# Exercise inputs:
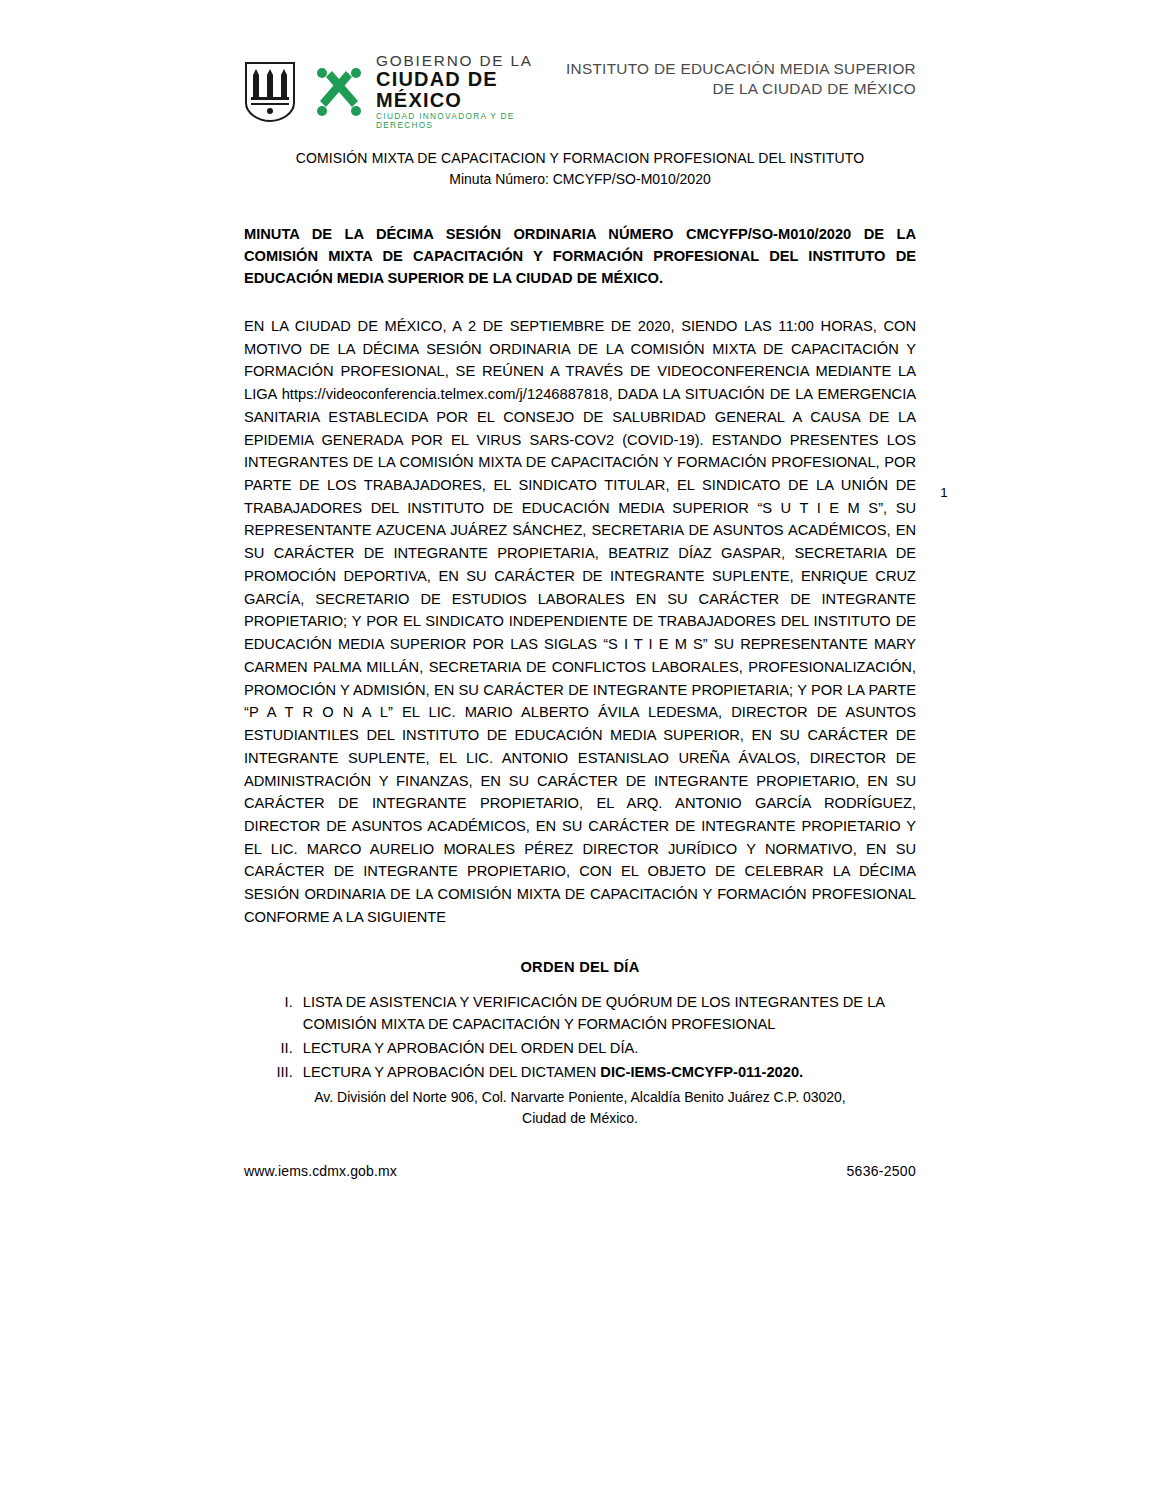GOBIERNO DE LA
CIUDAD DE MÉXICO
CIUDAD INNOVADORA Y DE DERECHOS
INSTITUTO DE EDUCACIÓN MEDIA SUPERIOR
DE LA CIUDAD DE MÉXICO
COMISIÓN MIXTA DE CAPACITACION Y FORMACION PROFESIONAL DEL INSTITUTO
Minuta Número: CMCYFP/SO-M010/2020
MINUTA DE LA DÉCIMA SESIÓN ORDINARIA NÚMERO CMCYFP/SO-M010/2020 DE LA COMISIÓN MIXTA DE CAPACITACIÓN Y FORMACIÓN PROFESIONAL DEL INSTITUTO DE EDUCACIÓN MEDIA SUPERIOR DE LA CIUDAD DE MÉXICO.
1
EN LA CIUDAD DE MÉXICO, A 2 DE SEPTIEMBRE DE 2020, SIENDO LAS 11:00 HORAS, CON MOTIVO DE LA DÉCIMA SESIÓN ORDINARIA DE LA COMISIÓN MIXTA DE CAPACITACIÓN Y FORMACIÓN PROFESIONAL, SE REÚNEN A TRAVÉS DE VIDEOCONFERENCIA MEDIANTE LA LIGA https://videoconferencia.telmex.com/j/1246887818, DADA LA SITUACIÓN DE LA EMERGENCIA SANITARIA ESTABLECIDA POR EL CONSEJO DE SALUBRIDAD GENERAL A CAUSA DE LA EPIDEMIA GENERADA POR EL VIRUS SARS-COV2 (COVID-19). ESTANDO PRESENTES LOS INTEGRANTES DE LA COMISIÓN MIXTA DE CAPACITACIÓN Y FORMACIÓN PROFESIONAL, POR PARTE DE LOS TRABAJADORES, EL SINDICATO TITULAR, EL SINDICATO DE LA UNIÓN DE TRABAJADORES DEL INSTITUTO DE EDUCACIÓN MEDIA SUPERIOR “S U T I E M S”, SU REPRESENTANTE AZUCENA JUÁREZ SÁNCHEZ, SECRETARIA DE ASUNTOS ACADÉMICOS, EN SU CARÁCTER DE INTEGRANTE PROPIETARIA, BEATRIZ DÍAZ GASPAR, SECRETARIA DE PROMOCIÓN DEPORTIVA, EN SU CARÁCTER DE INTEGRANTE SUPLENTE, ENRIQUE CRUZ GARCÍA, SECRETARIO DE ESTUDIOS LABORALES EN SU CARÁCTER DE INTEGRANTE PROPIETARIO; Y POR EL SINDICATO INDEPENDIENTE DE TRABAJADORES DEL INSTITUTO DE EDUCACIÓN MEDIA SUPERIOR POR LAS SIGLAS “S I T I E M S” SU REPRESENTANTE MARY CARMEN PALMA MILLÁN, SECRETARIA DE CONFLICTOS LABORALES, PROFESIONALIZACIÓN, PROMOCIÓN Y ADMISIÓN, EN SU CARÁCTER DE INTEGRANTE PROPIETARIA; Y POR LA PARTE “P A T R O N A L” EL LIC. MARIO ALBERTO ÁVILA LEDESMA, DIRECTOR DE ASUNTOS ESTUDIANTILES DEL INSTITUTO DE EDUCACIÓN MEDIA SUPERIOR, EN SU CARÁCTER DE INTEGRANTE SUPLENTE, EL LIC. ANTONIO ESTANISLAO UREÑA ÁVALOS, DIRECTOR DE ADMINISTRACIÓN Y FINANZAS, EN SU CARÁCTER DE INTEGRANTE PROPIETARIO, EN SU CARÁCTER DE INTEGRANTE PROPIETARIO, EL ARQ. ANTONIO GARCÍA RODRÍGUEZ, DIRECTOR DE ASUNTOS ACADÉMICOS, EN SU CARÁCTER DE INTEGRANTE PROPIETARIO Y EL LIC. MARCO AURELIO MORALES PÉREZ DIRECTOR JURÍDICO Y NORMATIVO, EN SU CARÁCTER DE INTEGRANTE PROPIETARIO, CON EL OBJETO DE CELEBRAR LA DÉCIMA SESIÓN ORDINARIA DE LA COMISIÓN MIXTA DE CAPACITACIÓN Y FORMACIÓN PROFESIONAL CONFORME A LA SIGUIENTE
ORDEN DEL DÍA
LISTA DE ASISTENCIA Y VERIFICACIÓN DE QUÓRUM DE LOS INTEGRANTES DE LA COMISIÓN MIXTA DE CAPACITACIÓN Y FORMACIÓN PROFESIONAL
LECTURA Y APROBACIÓN DEL ORDEN DEL DÍA.
LECTURA Y APROBACIÓN DEL DICTAMEN DIC-IEMS-CMCYFP-011-2020.
Av. División del Norte 906, Col. Narvarte Poniente, Alcaldía Benito Juárez C.P. 03020,
Ciudad de México.
www.iems.cdmx.gob.mx
5636-2500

# What you are asked to do:
Transcribe all data precisely. Pictures are not copied.

# Answer section:
GOBIERNO DE LA
CIUDAD DE MÉXICO
CIUDAD INNOVADORA Y DE DERECHOS
INSTITUTO DE EDUCACIÓN MEDIA SUPERIOR
DE LA CIUDAD DE MÉXICO
COMISIÓN MIXTA DE CAPACITACION Y FORMACION PROFESIONAL DEL INSTITUTO
Minuta Número: CMCYFP/SO-M010/2020
MINUTA DE LA DÉCIMA SESIÓN ORDINARIA NÚMERO CMCYFP/SO-M010/2020 DE LA COMISIÓN MIXTA DE CAPACITACIÓN Y FORMACIÓN PROFESIONAL DEL INSTITUTO DE EDUCACIÓN MEDIA SUPERIOR DE LA CIUDAD DE MÉXICO.
1
EN LA CIUDAD DE MÉXICO, A 2 DE SEPTIEMBRE DE 2020, SIENDO LAS 11:00 HORAS, CON MOTIVO DE LA DÉCIMA SESIÓN ORDINARIA DE LA COMISIÓN MIXTA DE CAPACITACIÓN Y FORMACIÓN PROFESIONAL, SE REÚNEN A TRAVÉS DE VIDEOCONFERENCIA MEDIANTE LA LIGA https://videoconferencia.telmex.com/j/1246887818, DADA LA SITUACIÓN DE LA EMERGENCIA SANITARIA ESTABLECIDA POR EL CONSEJO DE SALUBRIDAD GENERAL A CAUSA DE LA EPIDEMIA GENERADA POR EL VIRUS SARS-COV2 (COVID-19). ESTANDO PRESENTES LOS INTEGRANTES DE LA COMISIÓN MIXTA DE CAPACITACIÓN Y FORMACIÓN PROFESIONAL, POR PARTE DE LOS TRABAJADORES, EL SINDICATO TITULAR, EL SINDICATO DE LA UNIÓN DE TRABAJADORES DEL INSTITUTO DE EDUCACIÓN MEDIA SUPERIOR “S U T I E M S”, SU REPRESENTANTE AZUCENA JUÁREZ SÁNCHEZ, SECRETARIA DE ASUNTOS ACADÉMICOS, EN SU CARÁCTER DE INTEGRANTE PROPIETARIA, BEATRIZ DÍAZ GASPAR, SECRETARIA DE PROMOCIÓN DEPORTIVA, EN SU CARÁCTER DE INTEGRANTE SUPLENTE, ENRIQUE CRUZ GARCÍA, SECRETARIO DE ESTUDIOS LABORALES EN SU CARÁCTER DE INTEGRANTE PROPIETARIO; Y POR EL SINDICATO INDEPENDIENTE DE TRABAJADORES DEL INSTITUTO DE EDUCACIÓN MEDIA SUPERIOR POR LAS SIGLAS “S I T I E M S” SU REPRESENTANTE MARY CARMEN PALMA MILLÁN, SECRETARIA DE CONFLICTOS LABORALES, PROFESIONALIZACIÓN, PROMOCIÓN Y ADMISIÓN, EN SU CARÁCTER DE INTEGRANTE PROPIETARIA; Y POR LA PARTE “P A T R O N A L” EL LIC. MARIO ALBERTO ÁVILA LEDESMA, DIRECTOR DE ASUNTOS ESTUDIANTILES DEL INSTITUTO DE EDUCACIÓN MEDIA SUPERIOR, EN SU CARÁCTER DE INTEGRANTE SUPLENTE, EL LIC. ANTONIO ESTANISLAO UREÑA ÁVALOS, DIRECTOR DE ADMINISTRACIÓN Y FINANZAS, EN SU CARÁCTER DE INTEGRANTE PROPIETARIO, EN SU CARÁCTER DE INTEGRANTE PROPIETARIO, EL ARQ. ANTONIO GARCÍA RODRÍGUEZ, DIRECTOR DE ASUNTOS ACADÉMICOS, EN SU CARÁCTER DE INTEGRANTE PROPIETARIO Y EL LIC. MARCO AURELIO MORALES PÉREZ DIRECTOR JURÍDICO Y NORMATIVO, EN SU CARÁCTER DE INTEGRANTE PROPIETARIO, CON EL OBJETO DE CELEBRAR LA DÉCIMA SESIÓN ORDINARIA DE LA COMISIÓN MIXTA DE CAPACITACIÓN Y FORMACIÓN PROFESIONAL CONFORME A LA SIGUIENTE
ORDEN DEL DÍA
LISTA DE ASISTENCIA Y VERIFICACIÓN DE QUÓRUM DE LOS INTEGRANTES DE LA COMISIÓN MIXTA DE CAPACITACIÓN Y FORMACIÓN PROFESIONAL
LECTURA Y APROBACIÓN DEL ORDEN DEL DÍA.
LECTURA Y APROBACIÓN DEL DICTAMEN DIC-IEMS-CMCYFP-011-2020.
Av. División del Norte 906, Col. Narvarte Poniente, Alcaldía Benito Juárez C.P. 03020,
Ciudad de México.
www.iems.cdmx.gob.mx
5636-2500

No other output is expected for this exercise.